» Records
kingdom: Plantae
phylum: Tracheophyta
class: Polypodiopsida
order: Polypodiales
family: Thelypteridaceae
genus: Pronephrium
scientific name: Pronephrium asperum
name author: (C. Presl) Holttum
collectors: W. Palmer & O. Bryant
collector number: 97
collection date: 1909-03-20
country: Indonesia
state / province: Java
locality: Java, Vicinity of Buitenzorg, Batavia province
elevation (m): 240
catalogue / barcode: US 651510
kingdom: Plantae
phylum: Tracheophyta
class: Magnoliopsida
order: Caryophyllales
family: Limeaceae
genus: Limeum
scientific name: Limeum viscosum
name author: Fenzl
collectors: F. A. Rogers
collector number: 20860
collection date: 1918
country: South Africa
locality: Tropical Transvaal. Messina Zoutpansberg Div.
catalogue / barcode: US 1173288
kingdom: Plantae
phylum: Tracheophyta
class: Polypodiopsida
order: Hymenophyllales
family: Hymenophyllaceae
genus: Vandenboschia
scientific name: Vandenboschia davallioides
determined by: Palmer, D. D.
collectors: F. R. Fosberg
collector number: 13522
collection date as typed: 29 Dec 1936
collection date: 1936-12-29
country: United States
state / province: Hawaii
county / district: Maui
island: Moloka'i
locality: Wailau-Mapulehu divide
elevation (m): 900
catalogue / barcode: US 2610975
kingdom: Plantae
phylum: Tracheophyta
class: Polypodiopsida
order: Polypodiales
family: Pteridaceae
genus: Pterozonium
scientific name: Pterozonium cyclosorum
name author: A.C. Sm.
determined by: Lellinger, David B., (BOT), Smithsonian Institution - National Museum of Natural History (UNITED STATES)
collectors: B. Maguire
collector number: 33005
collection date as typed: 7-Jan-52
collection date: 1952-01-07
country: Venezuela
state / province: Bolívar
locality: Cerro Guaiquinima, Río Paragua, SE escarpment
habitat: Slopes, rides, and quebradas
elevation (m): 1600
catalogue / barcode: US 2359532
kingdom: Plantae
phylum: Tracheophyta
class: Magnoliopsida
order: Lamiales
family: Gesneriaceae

» Work to do
Rewrite the rows from the line with "collector number: 97" up to and including the line with "country: South Africa", swapping "country" for "nation" and leaving everything else the same.

» Reply to the exercise
collector number: 97
collection date: 1909-03-20
nation: Indonesia
state / province: Java
locality: Java, Vicinity of Buitenzorg, Batavia province
elevation (m): 240
catalogue / barcode: US 651510
kingdom: Plantae
phylum: Tracheophyta
class: Magnoliopsida
order: Caryophyllales
family: Limeaceae
genus: Limeum
scientific name: Limeum viscosum
name author: Fenzl
collectors: F. A. Rogers
collector number: 20860
collection date: 1918
nation: South Africa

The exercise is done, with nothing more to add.